In short: take any of the criticism you think about yourself and turn it on the larger culture instead. Our culture is a total clustercuss for everybody. (That’s one of my favorite phrases from one of my favorite movies, The Fantastic Mr. Fox.) It’s a total clustercuss, except for the beauty and weight loss industries, which prey on your insecurities.
It isn’t only about weight loss, though. Toxic cultural messages encouraging perfection in all areas of our lives make us feel unsatisfied with what we have. Expectations about having the perfect body, perfect face, perfect job, perfect wardrobe, perfect family…
It’s making us perfectly demoralized and anxious.
To combat this, here are ways to help you exercise your critical thinking. Ask yourself:
Is it true?
Asking this question helps when, for example, you read something online about the latest, greatest news about weight loss or nutrition. Nutrition research is rarely definitive, and notoriously contradictory. But you’d never know that from how it gets reported. Headlines about the next “superfood” or the new “miracle” discovery are overblown or even baseless.
Asking “is it true?” also helps get down to the nitty-gritty. So much of what’s taken for granted as The Truth is nothing more than current trends. Today’s ideal body – tall, lean, and with toned muscles – may well be considered unattractive in the future.
Is it important?
Just because something is true doesn’t mean it’s significant.
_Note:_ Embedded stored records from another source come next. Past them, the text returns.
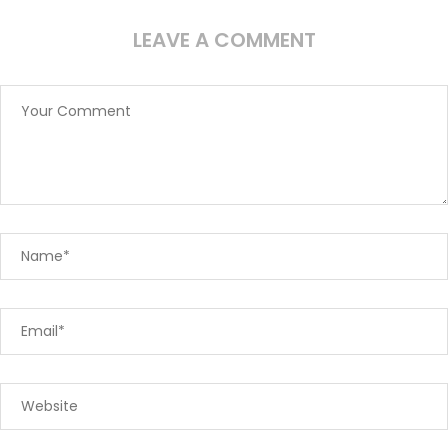
LEAVE A COMMENT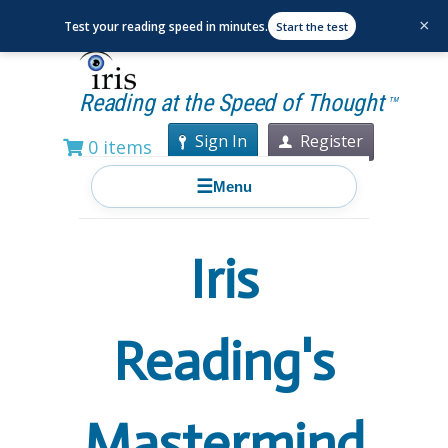
×
Test your reading speed in minutes.
Start the test
Reading at the Speed of Thought
TM
Sign In
Register
0 items
☰
Menu
Iris
Reading's
Mastermind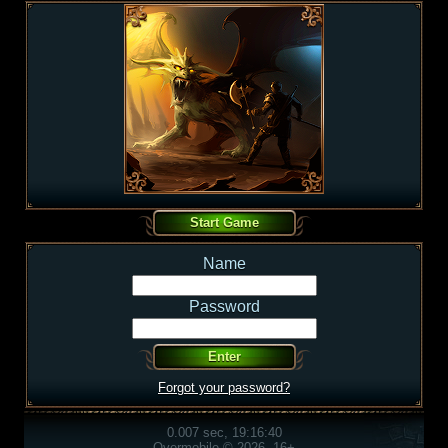
Name
Password
Forgot your password?
0.007 sec, 19:16:40
Overmobile © 2026, 16+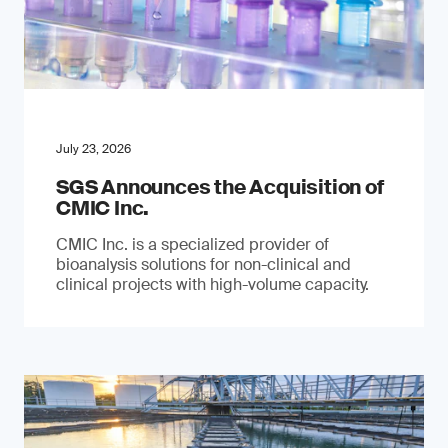
July 23, 2026
SGS Announces the Acquisition of
CMIC Inc.
CMIC Inc. is a specialized provider of
bioanalysis solutions for non-clinical and
clinical projects with high-volume capacity.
Just like “Truth” is a function of the era you live in, so is “Importance.” If you are a mom who also has a job outside the home, no one bats an eye these days. In the 1950s, that would have set neighborhood tongues wagging, because the norm was for mothers to not have outside jobs.
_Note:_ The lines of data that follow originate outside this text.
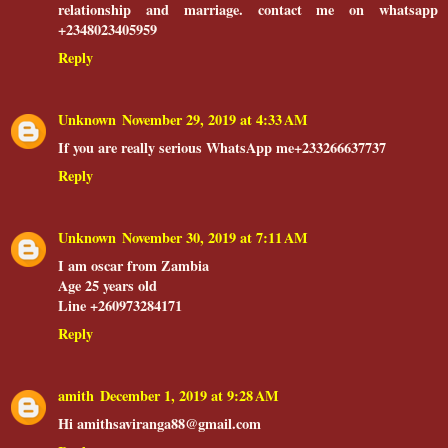
relationship and marriage. contact me on whatsapp
+2348023405959
Reply
Unknown
November 29, 2019 at 4:33 AM
If you are really serious WhatsApp me+233266637737
Reply
Unknown
November 30, 2019 at 7:11 AM
I am oscar from Zambia
Age 25 years old
Line +260973284171
Reply
amith
December 1, 2019 at 9:28 AM
Hi amithsaviranga88@gmail.com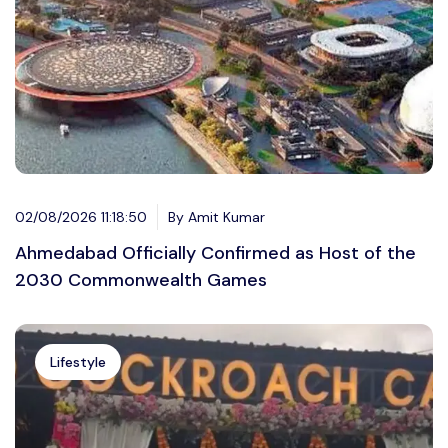
02/08/2026 11:18:50
By Amit Kumar
Ahmedabad Officially Confirmed as Host of the
2030 Commonwealth Games
Lifestyle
How might this apply to body size? Let’s say someone calls you fat. (I can’t see you, so I’m not sure.) This statement may or may not be true. Maybe you aren’t factually fat, and that other person is imposing their own limited view of what constitutes an acceptable body. Or it could be true. Maybe you are fat. But how is that important? To a very large extent, the hysteria over fat as a health issue is overblown. There’s little evidence to support that paradigm, although a $60-billion/year industry is built on weight loss.
When it comes to companies trying to part you from your money, there is no end to the “important problems” you have. Seriously, someone even came up with the idea that you should steam clean your vagina. ‘Nuff said. And no, it’s not enough to have been done for centuries in Korea. It’s not enough that someone somewhere has done it forever. People used to think mental illness was caused by demons, after all.
Who benefits from this worldview, and how?
Whenever you read an article, book, or blog post – or even just hear someone talking about their latest and greatest diet – ask yourself, “Who stands to profit in some way from this belief/worldview?” One common example is medication research that is sponsored by – you guessed it – a pharmaceutical company. It’s not that this makes the results totally worthless. You just have to put the findings into that larger context.
So if an article recommends a particular way of eating, look to see if the research was paid for by the food industry. Or a supplement manufacturer. Or someone who has built their whole business on a particular diet.
This can hit closer to home, too. Think of your family and friends who are always trying to sell you their weight loss supplements or body wraps. Your friends and family are well-meaning, of course, but they will financially profit from you seeing yourself as flawed. They’re under a lot of pressure to sell, and that pressure spreads to you.
When it comes to friends and family, think beyond financial benefits as well. If someone talks smack about your body or eating, there may be personal gain for them. It might make them feel better, where they feel like they have the upper hand over you. They may feel more virtuous. Alternatively, when a friend or family member tries to get you to go on a weight loss or clean eating plan with them, it also makes them feel better. They may be seeking camaraderie for an otherwise taxing endeavor.